April 9, 2018
It’s important to know how to evaluate supplemental lift providers to find the right solution when your company’s aircraft may be out of service.
It is inevitable that, at some point, a company’s business aircraft will be out of service due to routine maintenance, an AOG issue, or the installation of required upgrades. When that happens, business trips still need to be taken, so operators with aircraft out of service often look for supplemental lift.
To find the right solution, questions need to be asked about the supplemental lift provider’s pilot qualifications and the safety standards, while also confirming that they are adhering to your insurance company’s requirements. If red flags pop up when vetting providers, it is best to find out long before a flight is needed.
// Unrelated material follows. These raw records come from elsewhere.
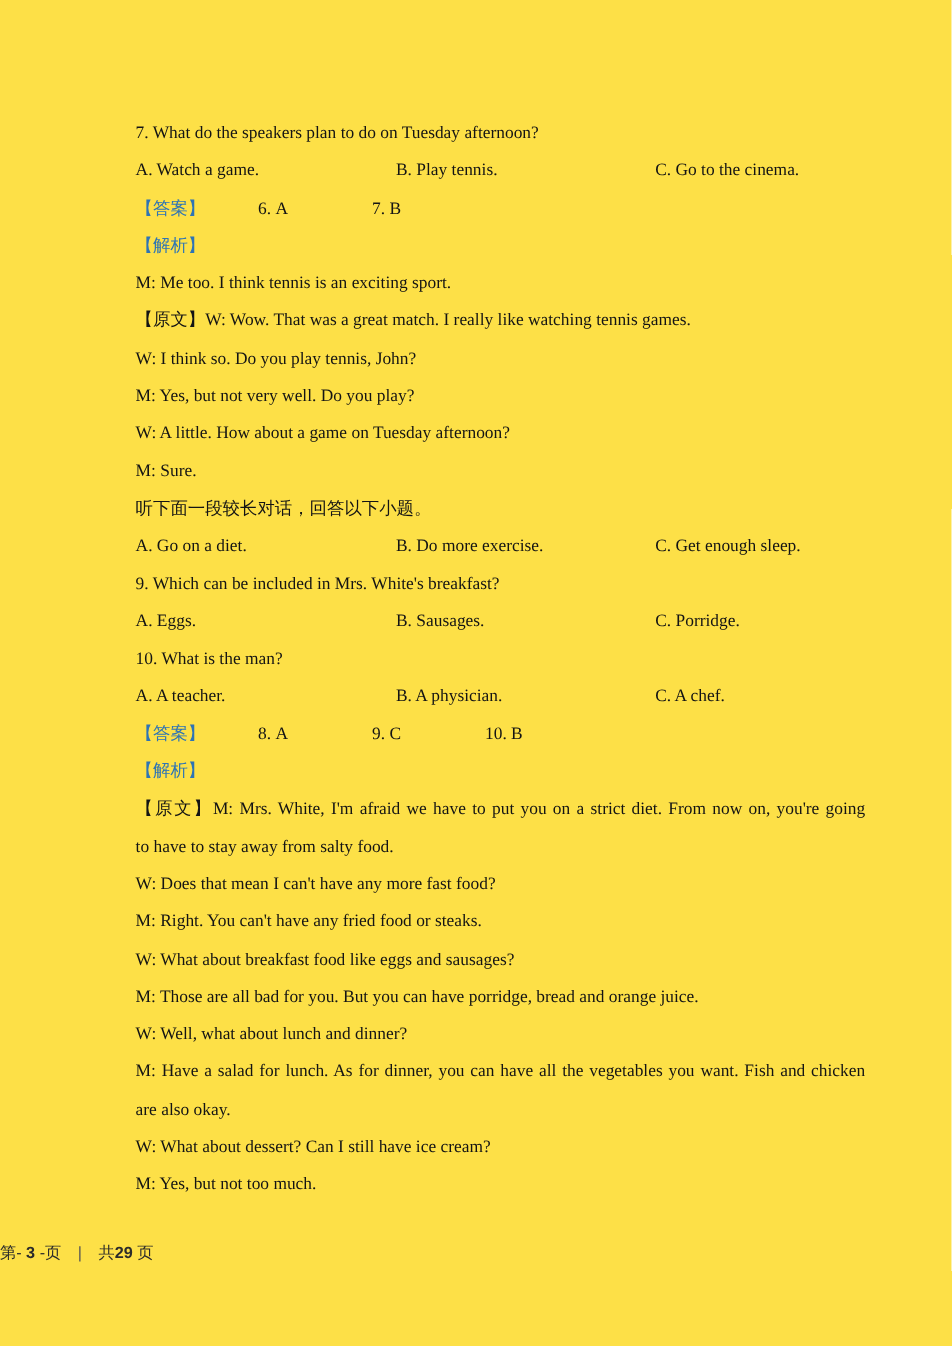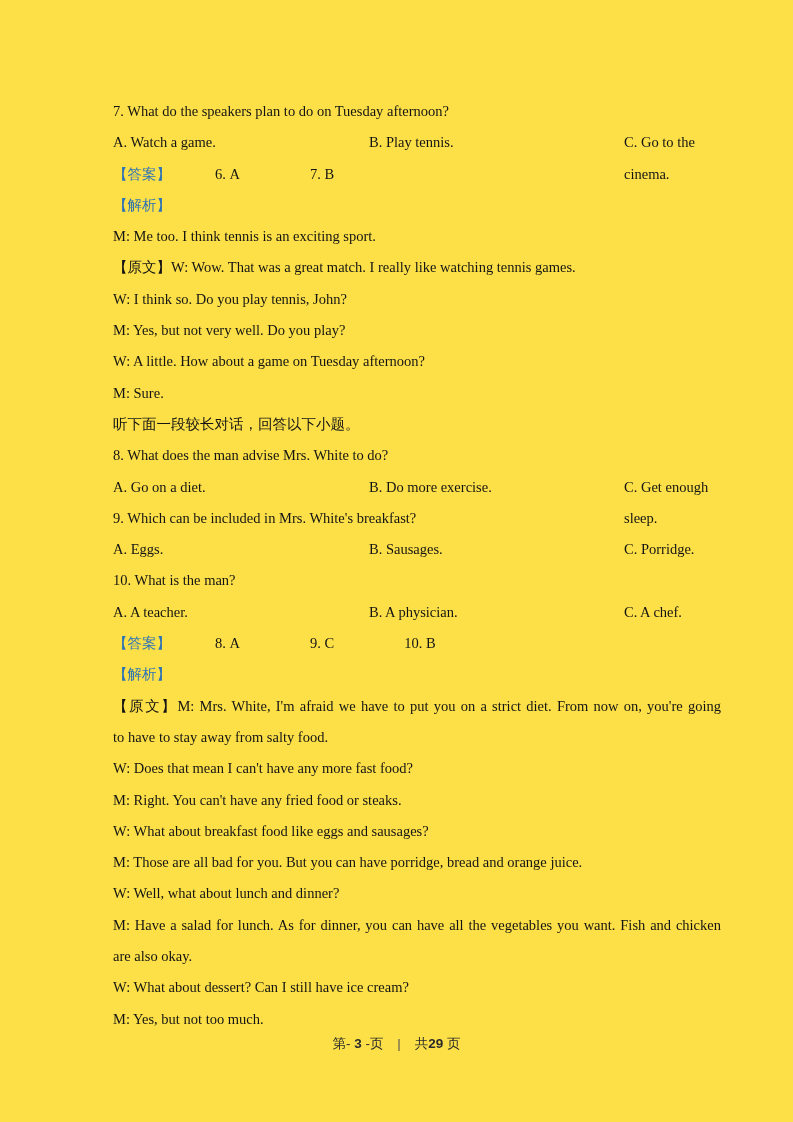--- a/index.html
+++ b/index.html
@@ -31,35 +31,34 @@
   .ln-justify {
     white-space: normal;
     text-align: justify;
     text-align-last: justify;
   }
   .opts {
     display: grid;
     grid-template-columns: 217px 216px 1fr;
     line-height: 31.3px;
     height: 31.3px;
-    gap: 39px;
   }
   .blue {
     color: #2E74B5;
   }
   .ans-item {
     margin-right: 26px;
     margin-left: 44px;
   }
   .footer {
     position: absolute;
     left: 0;
     right: 0;
     top: 1034px;
-    text-align: center;
+    text-align: left;
     font-family: "Liberation Sans", "DejaVu Sans", sans-serif;
     font-size: 13.5px;
     color: #2b2b2b;
     line-height: 20px;
   }
   .footer .num { font-weight: bold; }
   .footer .sep { margin: 0 10px; color: #555; }
 </style>
 </head>
 <body>
@@ -83,21 +82,20 @@
 
     <div class="ln">M: Me too. I think tennis is an exciting sport.</div>
     <div class="ln">【原文】W: Wow. That was a great match. I really like watching tennis games.</div>
     <div class="ln">W: I think so. Do you play tennis, John?</div>
     <div class="ln">M: Yes, but not very well. Do you play?</div>
     <div class="ln">W: A little. How about a game on Tuesday afternoon?</div>
     <div class="ln">M: Sure.</div>
 
     <div class="ln">听下面一段较长对话，回答以下小题。</div>
 
-    <div class="ln">8. What does the man advise Mrs. White to do?</div>
     <div class="opts">
       <span>A. Go on a diet.</span>
       <span>B. Do more exercise.</span>
       <span>C. Get enough sleep.</span>
     </div>
 
     <div class="ln">9. Which can be included in Mrs. White's breakfast?</div>
     <div class="opts">
       <span>A. Eggs.</span>
       <span>B. Sausages.</span>

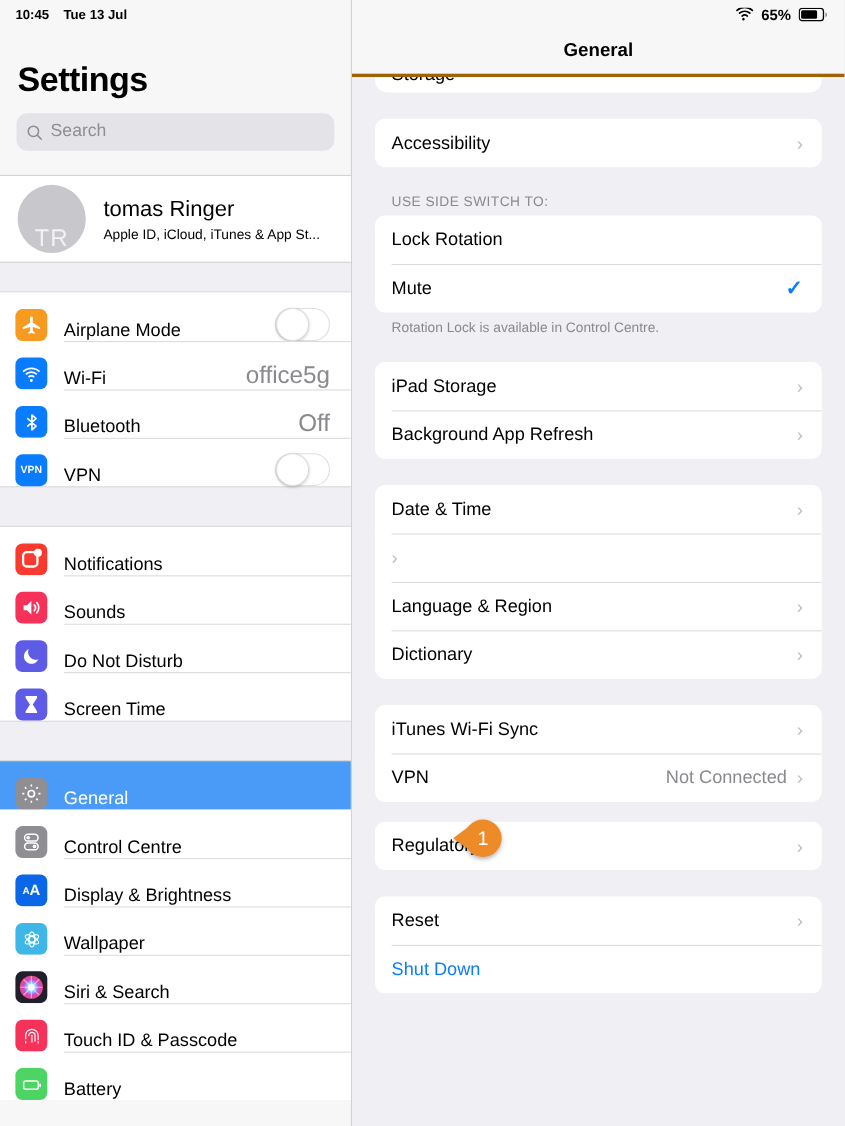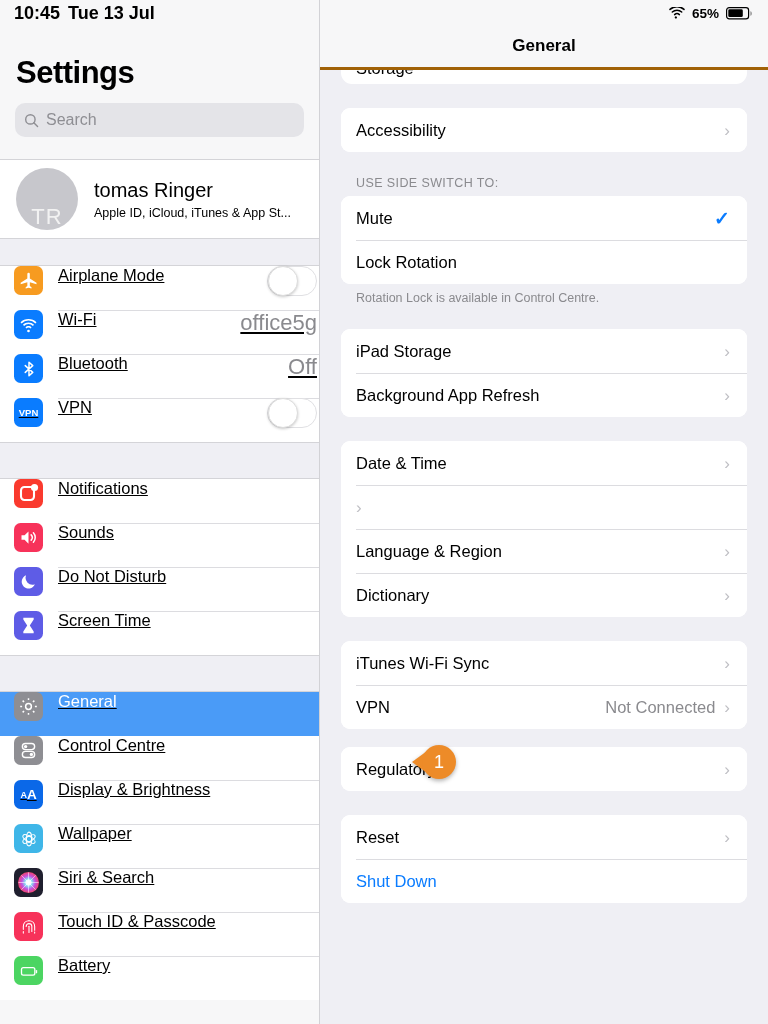--- a/index.html
+++ b/index.html
@@ -15,22 +15,22 @@
   
   .sidebar {
     width: 320px; height: 1024px;
     background: #F7F7F8;
     border-right: 1px solid #D2D2D6;
     position: relative;
     overflow: hidden;
   }
   .statusbar-left {
     height: 26px; display: flex; align-items: center;
-    padding-left: 14px; gap: 8px;
-    font-size: 18px; font-weight: bold; color: #000;
+    padding-left: 14px; gap: 13px;
+    font-size: 12px; font-weight: bold; color: #000;
   }
   .settings-title {
     font-size: 31px; font-weight: bold; color: #000;
     padding: 29px 0 0 16px; letter-spacing: -0.5px;
   }
   .search-wrap { padding: 12px 15px 0 15px; }
   .search-box {
     height: 34px; background: #E4E4E8; border-radius: 10px;
     display: flex; align-items: center; padding-left: 9px; gap: 7px;
   }
@@ -44,22 +44,22 @@
     width: 62px; height: 62px; border-radius: 50%;
     background: #C7C7CC; color: #F2F2F2;
     display: flex; align-items: flex-end; justify-content: center;
     font-size: 22px; letter-spacing: 1px;
   }
   .profile-text { margin-left: 16px; }
   .profile-name { font-size: 20px; color: #000; }
   .profile-sub { font-size: 12.5px; color: #000; margin-top: 4px; }
 
   .srow {
-    display: flex; align-items: flex-start; height: 44px;
-    padding-left: 14px; padding-right: 2px; position: relative; background: #fff; text-decoration: underline;
+    display: flex; align-items: flex-end; height: 44px;
+    padding-left: 14px; padding-right: 19px; position: relative; background: #fff;
   }
   .srow + .srow::before {
     content: ""; position: absolute; left: 58px; right: 0; top: 0; height: 1px; background: #DCDCE0;
   }
   .srow.sel { background: #4A9BF7; }
   .srow.sel + .srow::before { background: transparent; }
   .srow-label { font-size: 16.5px; color: #000; margin-left: 15px; flex: 1; }
   .srow.sel .srow-label { color: #fff; }
   .srow-val { font-size: 22px; color: #8A8A8E; }
 
@@ -379,25 +379,25 @@
           <span class="prow-label">Accessibility</span>
           <span class="chev">›</span>
         </div>
       </div>
 
       <div class="spacer"></div>
 
       <div class="grp-header">USE SIDE SWITCH TO:</div>
       <div class="card">
         <div class="prow">
+          <span class="prow-label">Lock Rotation</span>
+        </div>
+        <div class="prow">
           <span class="prow-label">Mute</span>
           <span class="check">✓</span>
-        </div>
-        <div class="prow">
-          <span class="prow-label">Lock Rotation</span>
         </div>
       </div>
       <div class="grp-footer">Rotation Lock is available in Control Centre.</div>
 
       <div class="spacer"></div>
 
       <div class="card">
         <div class="prow">
           <span class="prow-label">iPad Storage</span>
           <span class="chev">›</span>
There are some specific things to consider in the vetting process, says Nick DeMarco, Executive Jet Management’s standards audit program manager, and it all begins with safety.
“When we are tasked with finding and approving supplemental lift providers, we always endeavor to find a way to say yes, but we never compromise safety to do so,” explained DeMarco. “We con-sider the provider’s safety management system and emergency response plan, and look out for pricing models that seem too good to be true. The provider must be financially sound, which allows them to maintain a high standard of safety without cutting corners. Determining the culture of a provider when conducting onsite audits is part of any robust vetting process.”
Terry Lascher, director of operations for L.J. Aviation, emphasized the importance of looking at a provider’s pilot training, the passenger experience offered, as well as aircraft age and type.
“When you look at the provider through the lens of the how your passengers will view the experience, you should be able to easily determine if they [the supplemental lift provider] will be able to replicate what your passengers are accustomed to,” said Lascher. “This part of the vetting process begins with asking the provider for client referrals, to see how they have handled any prior issues and to make sure that the provider did the right thing when situations came up. What actions they took to resolve problems needs to be in line with what you would do in the operation of your own business aircraft.”
When you look at the provider through the lens of the how your passengers will view the experience, you should be able to easily determine if they [the supplemental lift provider] will be able to replicate what your passengers are accustomed to.
Frank Turtola, an underwriting executive with Global Aerospace, Inc., said one of the best places to start when vetting supplemental lift providers is to consider the quality of their insurance program. “Make sure it is at least on par with your own. This is an important part of the due diligence process.”
Donald Chupp, president and CEO of Fireside Partners, suggests that operators seeking supplemental lift make an unannounced visit to the provider. “If they operate with professionalism and have a sound operation, a provider won’t need to prepare for your visit. Look for the behaviors you want to see from any company that would be in charge of the safety and care of your own family.”